A Method of Denoising a Noisy Signal Including Speech and Noise Components

1. In a data processing apparatus, a method of denoising an original noisy signal, said original noisy signal including a speech component and a noise component, the noise component comprising a transient noise component and a pseudo-steady noise component, the method comprising analyzing time coherence of the sampled noisy signal comprising the steps of: a) determining a reference signal by processing the original noisy signal by attenuating the speech components more strongly than the noise component, said processing comprising: a1) applying an adaptive linear prediction algorithm operating on a linear combination of a plurality of samples of the noisy signal, said samples of said noisy signals temporally taken prior to said original noisy signal, to produce a predictive signal; and a2) determining said reference signal by taking the difference, with compensation for phase offset, between the original noisy signal and the predictive signal delivered by the linear prediction algorithm; b) determining probability of speech being absent on the basis of the respective energy levels in the spectral domain of the original noisy signal and of the reference signal; and c) using said probability of the absence of speech to estimate a noise spectrum and deriving from the original noisy signal a denoised estimate of the speech signal; wherein the noisy signal is received by a single microphone.

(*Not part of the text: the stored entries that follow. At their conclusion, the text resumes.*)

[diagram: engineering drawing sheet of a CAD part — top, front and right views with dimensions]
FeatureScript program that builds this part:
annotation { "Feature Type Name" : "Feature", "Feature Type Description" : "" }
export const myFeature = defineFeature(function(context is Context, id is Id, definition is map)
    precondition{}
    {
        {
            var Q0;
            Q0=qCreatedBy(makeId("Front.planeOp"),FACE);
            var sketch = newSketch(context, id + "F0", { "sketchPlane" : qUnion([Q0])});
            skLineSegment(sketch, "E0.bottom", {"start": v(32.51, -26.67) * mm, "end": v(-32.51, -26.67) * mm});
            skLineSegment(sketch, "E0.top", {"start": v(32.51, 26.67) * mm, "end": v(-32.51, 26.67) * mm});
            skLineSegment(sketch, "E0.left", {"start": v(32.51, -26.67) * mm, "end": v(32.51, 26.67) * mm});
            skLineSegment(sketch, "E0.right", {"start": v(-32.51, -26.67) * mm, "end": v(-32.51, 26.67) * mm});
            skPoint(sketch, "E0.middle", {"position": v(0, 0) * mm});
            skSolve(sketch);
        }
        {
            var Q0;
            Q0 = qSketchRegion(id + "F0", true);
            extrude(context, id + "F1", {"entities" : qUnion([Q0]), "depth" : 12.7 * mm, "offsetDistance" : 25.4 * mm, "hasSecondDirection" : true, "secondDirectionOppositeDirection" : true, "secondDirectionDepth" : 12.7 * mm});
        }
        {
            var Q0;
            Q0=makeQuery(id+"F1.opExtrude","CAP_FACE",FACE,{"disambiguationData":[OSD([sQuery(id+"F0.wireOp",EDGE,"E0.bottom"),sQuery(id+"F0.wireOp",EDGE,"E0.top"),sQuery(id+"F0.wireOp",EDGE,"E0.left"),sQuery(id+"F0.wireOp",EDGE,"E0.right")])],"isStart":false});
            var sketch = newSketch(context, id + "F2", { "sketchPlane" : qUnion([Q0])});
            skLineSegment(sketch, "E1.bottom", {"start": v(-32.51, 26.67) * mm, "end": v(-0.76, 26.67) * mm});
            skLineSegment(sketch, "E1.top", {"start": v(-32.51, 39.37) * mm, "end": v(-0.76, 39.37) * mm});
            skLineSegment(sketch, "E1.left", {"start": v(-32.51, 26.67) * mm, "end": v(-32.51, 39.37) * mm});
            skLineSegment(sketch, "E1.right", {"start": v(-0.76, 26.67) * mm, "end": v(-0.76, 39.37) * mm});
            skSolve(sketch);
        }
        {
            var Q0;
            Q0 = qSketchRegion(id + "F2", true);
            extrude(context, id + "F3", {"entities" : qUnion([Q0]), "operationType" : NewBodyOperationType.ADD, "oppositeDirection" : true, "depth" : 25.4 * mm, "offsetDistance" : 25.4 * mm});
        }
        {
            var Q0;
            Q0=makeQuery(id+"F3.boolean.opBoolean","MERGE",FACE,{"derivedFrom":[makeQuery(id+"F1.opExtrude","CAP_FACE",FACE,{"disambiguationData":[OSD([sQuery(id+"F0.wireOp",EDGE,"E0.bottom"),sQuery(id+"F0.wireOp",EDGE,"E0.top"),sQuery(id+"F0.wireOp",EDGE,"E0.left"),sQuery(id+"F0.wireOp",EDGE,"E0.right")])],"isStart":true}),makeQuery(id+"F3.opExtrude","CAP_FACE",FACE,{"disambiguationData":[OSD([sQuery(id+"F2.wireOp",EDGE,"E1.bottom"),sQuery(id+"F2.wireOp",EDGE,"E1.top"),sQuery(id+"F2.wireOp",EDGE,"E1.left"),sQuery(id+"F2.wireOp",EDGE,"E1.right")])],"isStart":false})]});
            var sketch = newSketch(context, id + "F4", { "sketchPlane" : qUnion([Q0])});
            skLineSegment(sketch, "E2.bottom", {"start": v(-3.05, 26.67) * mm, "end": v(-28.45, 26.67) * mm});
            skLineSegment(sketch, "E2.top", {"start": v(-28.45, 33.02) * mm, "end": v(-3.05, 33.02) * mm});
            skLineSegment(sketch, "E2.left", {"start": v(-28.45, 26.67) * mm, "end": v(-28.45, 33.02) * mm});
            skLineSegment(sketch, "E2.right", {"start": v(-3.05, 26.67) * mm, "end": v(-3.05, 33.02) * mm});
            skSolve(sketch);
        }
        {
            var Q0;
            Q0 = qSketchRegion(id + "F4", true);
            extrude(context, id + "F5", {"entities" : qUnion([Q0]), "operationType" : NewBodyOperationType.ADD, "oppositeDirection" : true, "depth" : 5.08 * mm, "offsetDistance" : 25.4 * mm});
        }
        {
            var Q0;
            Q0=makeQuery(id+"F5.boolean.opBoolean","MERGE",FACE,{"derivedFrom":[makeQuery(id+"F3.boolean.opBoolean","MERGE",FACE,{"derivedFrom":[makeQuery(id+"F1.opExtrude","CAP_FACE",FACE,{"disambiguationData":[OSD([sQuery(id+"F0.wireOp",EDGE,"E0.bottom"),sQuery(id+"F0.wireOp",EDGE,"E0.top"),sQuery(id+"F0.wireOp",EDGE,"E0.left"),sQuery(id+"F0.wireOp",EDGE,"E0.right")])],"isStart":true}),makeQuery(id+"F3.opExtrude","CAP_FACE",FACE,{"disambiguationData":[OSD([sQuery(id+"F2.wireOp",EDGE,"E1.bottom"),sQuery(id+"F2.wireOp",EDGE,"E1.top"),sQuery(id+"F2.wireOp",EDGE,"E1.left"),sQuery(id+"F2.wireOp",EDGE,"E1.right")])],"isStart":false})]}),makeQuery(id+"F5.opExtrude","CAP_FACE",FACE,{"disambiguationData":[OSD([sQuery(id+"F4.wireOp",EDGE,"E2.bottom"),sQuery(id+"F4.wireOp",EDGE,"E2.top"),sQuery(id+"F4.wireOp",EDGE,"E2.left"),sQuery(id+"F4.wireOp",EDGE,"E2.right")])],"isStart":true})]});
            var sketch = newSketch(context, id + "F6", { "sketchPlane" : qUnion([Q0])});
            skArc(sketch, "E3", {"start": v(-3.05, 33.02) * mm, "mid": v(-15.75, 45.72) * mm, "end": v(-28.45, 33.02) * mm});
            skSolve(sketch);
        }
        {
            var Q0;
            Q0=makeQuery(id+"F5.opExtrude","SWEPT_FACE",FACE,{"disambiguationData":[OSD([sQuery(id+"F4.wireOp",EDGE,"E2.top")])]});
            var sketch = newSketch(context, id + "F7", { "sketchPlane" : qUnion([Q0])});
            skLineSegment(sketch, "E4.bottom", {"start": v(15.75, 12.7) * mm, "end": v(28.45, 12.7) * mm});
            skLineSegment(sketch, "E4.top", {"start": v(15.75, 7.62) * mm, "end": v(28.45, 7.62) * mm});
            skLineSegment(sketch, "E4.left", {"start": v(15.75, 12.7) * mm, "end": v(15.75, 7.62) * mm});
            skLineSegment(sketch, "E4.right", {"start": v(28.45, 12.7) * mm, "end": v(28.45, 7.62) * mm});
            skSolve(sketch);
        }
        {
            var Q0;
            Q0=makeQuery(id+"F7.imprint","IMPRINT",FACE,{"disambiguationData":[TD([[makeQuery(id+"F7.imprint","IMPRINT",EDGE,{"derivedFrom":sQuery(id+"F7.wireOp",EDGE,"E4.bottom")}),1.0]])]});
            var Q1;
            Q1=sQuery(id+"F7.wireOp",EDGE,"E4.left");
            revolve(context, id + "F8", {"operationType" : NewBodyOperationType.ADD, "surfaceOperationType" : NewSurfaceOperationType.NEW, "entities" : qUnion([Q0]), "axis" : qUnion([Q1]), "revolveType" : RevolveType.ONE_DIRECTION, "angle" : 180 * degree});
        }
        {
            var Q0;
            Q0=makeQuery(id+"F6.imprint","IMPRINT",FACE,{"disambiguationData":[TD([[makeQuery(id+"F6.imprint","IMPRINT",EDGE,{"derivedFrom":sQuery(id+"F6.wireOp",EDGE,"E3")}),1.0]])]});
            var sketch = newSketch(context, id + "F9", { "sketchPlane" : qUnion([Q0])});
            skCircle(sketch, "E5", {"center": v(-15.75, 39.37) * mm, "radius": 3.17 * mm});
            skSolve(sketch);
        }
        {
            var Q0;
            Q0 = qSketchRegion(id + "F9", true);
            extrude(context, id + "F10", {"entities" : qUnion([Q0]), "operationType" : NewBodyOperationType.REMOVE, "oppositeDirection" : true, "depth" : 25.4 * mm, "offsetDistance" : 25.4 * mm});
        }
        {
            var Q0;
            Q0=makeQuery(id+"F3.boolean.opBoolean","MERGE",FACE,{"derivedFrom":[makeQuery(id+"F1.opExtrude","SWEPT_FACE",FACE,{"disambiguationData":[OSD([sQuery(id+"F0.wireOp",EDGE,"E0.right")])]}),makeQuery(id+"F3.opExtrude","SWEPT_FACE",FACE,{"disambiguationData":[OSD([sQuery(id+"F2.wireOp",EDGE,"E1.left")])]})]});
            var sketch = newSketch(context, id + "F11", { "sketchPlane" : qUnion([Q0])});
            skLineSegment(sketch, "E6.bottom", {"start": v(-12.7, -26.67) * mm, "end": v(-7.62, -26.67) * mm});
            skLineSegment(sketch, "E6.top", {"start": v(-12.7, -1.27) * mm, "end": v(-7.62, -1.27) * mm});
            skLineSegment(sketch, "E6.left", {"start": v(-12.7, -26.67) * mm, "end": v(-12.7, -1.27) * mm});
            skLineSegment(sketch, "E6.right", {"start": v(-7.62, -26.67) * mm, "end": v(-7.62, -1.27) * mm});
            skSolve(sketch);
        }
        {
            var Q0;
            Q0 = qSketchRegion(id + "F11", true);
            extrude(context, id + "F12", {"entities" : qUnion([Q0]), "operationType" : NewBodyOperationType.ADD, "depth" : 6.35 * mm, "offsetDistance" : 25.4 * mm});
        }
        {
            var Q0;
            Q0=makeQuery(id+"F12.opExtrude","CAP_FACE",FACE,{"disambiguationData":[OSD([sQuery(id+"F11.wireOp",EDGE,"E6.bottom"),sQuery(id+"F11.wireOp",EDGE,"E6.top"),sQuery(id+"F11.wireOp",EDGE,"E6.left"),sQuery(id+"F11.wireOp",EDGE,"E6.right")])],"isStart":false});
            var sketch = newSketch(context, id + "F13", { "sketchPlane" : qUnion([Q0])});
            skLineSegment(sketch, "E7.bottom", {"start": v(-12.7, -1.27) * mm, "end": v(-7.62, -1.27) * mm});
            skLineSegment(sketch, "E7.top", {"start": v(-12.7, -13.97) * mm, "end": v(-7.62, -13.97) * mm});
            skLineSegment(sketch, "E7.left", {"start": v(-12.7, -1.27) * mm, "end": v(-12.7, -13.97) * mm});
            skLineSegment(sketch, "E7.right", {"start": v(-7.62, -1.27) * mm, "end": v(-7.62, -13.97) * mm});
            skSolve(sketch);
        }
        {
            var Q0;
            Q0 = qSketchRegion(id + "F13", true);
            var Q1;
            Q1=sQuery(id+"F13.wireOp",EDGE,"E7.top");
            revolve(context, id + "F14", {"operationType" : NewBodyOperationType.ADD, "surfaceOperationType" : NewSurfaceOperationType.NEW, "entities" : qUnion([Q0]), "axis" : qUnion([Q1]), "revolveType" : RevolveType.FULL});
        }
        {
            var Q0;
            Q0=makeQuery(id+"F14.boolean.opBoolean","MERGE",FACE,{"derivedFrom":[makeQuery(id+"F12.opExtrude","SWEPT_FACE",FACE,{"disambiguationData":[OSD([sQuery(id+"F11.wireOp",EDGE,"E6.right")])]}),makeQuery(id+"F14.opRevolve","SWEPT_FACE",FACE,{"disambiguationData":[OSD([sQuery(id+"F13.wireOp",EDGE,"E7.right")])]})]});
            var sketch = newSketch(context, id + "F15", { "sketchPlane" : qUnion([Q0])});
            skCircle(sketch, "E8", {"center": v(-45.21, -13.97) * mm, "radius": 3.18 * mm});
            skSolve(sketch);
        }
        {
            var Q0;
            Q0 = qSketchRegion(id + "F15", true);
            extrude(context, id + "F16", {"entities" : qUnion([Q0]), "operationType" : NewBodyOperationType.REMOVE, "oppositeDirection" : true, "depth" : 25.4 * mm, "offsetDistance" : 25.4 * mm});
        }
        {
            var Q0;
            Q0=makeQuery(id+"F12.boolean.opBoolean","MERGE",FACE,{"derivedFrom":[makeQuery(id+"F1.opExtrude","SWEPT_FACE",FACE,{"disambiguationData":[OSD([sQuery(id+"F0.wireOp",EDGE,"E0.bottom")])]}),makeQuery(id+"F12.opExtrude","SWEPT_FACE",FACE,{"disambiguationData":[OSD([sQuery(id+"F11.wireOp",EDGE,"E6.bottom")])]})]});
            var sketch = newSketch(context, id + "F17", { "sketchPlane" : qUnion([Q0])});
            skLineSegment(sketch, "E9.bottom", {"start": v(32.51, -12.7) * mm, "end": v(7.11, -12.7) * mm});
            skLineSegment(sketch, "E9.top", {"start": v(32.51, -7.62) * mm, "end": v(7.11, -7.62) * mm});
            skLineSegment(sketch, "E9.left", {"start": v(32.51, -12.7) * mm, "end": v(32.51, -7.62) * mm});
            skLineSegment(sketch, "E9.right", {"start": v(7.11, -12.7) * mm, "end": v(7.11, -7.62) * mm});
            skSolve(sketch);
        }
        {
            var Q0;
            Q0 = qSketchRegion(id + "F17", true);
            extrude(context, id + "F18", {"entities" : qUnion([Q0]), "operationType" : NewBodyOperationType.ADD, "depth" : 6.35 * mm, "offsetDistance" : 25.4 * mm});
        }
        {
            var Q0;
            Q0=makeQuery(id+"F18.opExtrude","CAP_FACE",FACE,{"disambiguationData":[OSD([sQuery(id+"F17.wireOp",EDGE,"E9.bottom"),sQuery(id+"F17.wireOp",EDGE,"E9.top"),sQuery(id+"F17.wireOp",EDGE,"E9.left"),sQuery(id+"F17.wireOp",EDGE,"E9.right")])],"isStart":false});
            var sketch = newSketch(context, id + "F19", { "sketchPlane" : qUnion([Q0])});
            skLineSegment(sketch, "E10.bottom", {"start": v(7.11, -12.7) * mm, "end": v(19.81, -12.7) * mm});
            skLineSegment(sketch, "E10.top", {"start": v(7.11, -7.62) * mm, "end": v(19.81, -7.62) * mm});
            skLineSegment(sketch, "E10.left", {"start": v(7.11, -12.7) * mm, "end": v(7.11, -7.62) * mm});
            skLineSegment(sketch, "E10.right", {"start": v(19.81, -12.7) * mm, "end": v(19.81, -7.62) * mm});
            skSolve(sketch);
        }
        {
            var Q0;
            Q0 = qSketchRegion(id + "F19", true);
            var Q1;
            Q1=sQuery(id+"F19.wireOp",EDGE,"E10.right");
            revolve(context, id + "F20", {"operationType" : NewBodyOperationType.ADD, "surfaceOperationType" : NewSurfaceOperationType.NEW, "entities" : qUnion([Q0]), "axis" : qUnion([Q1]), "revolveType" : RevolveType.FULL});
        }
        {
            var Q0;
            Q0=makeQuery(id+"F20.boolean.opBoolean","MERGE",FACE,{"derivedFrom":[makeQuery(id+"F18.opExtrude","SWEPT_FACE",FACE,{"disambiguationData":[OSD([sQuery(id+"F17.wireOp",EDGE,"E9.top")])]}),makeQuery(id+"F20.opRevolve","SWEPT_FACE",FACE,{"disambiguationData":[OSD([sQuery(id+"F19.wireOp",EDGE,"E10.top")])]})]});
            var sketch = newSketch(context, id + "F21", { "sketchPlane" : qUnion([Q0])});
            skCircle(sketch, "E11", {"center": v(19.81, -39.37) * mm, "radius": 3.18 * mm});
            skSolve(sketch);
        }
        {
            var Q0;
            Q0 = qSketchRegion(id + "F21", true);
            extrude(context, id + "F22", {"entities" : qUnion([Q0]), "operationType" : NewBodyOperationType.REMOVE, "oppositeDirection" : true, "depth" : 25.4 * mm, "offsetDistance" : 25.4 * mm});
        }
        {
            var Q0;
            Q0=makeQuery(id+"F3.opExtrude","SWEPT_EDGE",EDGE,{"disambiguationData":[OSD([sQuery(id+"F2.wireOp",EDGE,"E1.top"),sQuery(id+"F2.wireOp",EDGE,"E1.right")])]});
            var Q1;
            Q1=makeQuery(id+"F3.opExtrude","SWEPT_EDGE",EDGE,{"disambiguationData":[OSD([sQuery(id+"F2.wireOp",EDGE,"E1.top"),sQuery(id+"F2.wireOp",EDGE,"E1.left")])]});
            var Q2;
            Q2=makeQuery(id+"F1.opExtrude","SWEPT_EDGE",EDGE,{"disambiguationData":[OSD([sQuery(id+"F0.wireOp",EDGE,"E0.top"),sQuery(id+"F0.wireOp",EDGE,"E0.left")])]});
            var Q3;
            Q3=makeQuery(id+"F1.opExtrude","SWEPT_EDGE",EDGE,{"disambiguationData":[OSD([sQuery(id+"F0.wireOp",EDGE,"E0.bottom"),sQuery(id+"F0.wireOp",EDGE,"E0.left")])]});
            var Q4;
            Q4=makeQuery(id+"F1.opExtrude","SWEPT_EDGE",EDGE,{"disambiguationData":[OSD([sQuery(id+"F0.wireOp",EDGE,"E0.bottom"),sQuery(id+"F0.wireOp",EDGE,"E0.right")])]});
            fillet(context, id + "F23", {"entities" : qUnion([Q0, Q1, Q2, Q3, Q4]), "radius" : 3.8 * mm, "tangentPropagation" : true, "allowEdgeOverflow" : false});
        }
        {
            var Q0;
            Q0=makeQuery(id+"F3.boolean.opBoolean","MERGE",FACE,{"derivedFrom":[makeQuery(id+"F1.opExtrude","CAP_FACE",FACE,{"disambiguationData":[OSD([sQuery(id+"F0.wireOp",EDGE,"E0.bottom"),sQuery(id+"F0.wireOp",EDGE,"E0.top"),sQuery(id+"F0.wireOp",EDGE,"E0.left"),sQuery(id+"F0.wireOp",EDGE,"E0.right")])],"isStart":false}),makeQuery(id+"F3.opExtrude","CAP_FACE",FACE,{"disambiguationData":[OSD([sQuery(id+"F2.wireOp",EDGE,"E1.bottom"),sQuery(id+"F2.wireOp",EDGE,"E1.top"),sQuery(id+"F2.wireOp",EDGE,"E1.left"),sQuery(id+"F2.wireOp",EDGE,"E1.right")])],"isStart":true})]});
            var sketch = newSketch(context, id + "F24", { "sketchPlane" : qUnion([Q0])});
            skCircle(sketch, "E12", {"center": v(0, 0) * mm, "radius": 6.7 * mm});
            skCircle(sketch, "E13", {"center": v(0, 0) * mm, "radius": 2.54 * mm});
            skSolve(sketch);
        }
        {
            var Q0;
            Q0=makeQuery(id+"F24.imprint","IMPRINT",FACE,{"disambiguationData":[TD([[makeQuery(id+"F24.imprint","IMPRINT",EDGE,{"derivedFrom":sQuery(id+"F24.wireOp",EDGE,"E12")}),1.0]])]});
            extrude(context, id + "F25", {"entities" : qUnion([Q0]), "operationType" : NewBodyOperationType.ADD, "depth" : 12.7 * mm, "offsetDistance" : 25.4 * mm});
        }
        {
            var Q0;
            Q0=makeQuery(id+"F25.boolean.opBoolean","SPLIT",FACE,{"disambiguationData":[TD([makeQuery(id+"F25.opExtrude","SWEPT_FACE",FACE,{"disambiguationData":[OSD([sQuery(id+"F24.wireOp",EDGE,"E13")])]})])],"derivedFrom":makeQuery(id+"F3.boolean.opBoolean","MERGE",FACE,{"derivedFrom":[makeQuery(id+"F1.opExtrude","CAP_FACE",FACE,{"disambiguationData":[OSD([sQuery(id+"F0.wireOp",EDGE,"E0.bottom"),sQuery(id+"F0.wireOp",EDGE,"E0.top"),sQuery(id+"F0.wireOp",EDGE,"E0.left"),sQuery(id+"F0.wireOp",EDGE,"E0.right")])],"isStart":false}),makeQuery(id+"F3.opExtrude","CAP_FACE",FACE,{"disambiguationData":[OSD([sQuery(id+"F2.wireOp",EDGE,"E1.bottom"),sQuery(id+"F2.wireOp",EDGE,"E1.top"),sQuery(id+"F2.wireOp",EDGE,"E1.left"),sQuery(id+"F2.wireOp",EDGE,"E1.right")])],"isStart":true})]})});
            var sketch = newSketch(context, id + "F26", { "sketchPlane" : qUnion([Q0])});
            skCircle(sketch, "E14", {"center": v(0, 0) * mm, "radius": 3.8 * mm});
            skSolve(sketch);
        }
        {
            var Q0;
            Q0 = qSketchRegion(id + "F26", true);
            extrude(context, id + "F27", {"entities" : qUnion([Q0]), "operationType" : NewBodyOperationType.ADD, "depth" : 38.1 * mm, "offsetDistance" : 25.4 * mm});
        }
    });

2. The method of claim 1 , in which said reference signal is determined by applying in step a2) a relationship of the type: Ref ⁡ ( k , l ) = X ⁡ ( k , l ) - X ⁡ ( k , l ) ⁢  Y ⁡ ( k , l )   X ⁡ ( k , l )  where X(k,l) and Y(k,l) are the short-term Fourier transforms of each spectrum segment k of each frame l respectively of the original noisy signal and of the signal delivered by the linear prediction algorithm.

3. The method of claim 1 , in which the linear prediction algorithm is an algorithm of the least mean square (LMS) type.

4. The method of claim 1 , in which the linear prediction algorithm is a recursive adaptive algorithm.

5. The method of claim 1 , in which step b) comprises an algorithm for estimating the energy of the pseudo-steady noise component in the reference signal and in the noisy signal.

6. The method of claim 5 , in which the algorithm for estimating the energy of the pseudo-steady noise component is an algorithm of the minima controlled recursive averaging (MCRA) type.

7. The method of claim 1 , in which step c) further comprises applying a variable gain algorithm that is a function of the probability of speech being present/absent.

8. The method of claim 7 , in which the variable gain algorithm is an algorithm of the optimally-modified log-spectral amplitude (OM-LSA) gain type.

9. The method of claim 1 , wherein said data processing apparatus comprises a hands free apparatus for mobile telephones.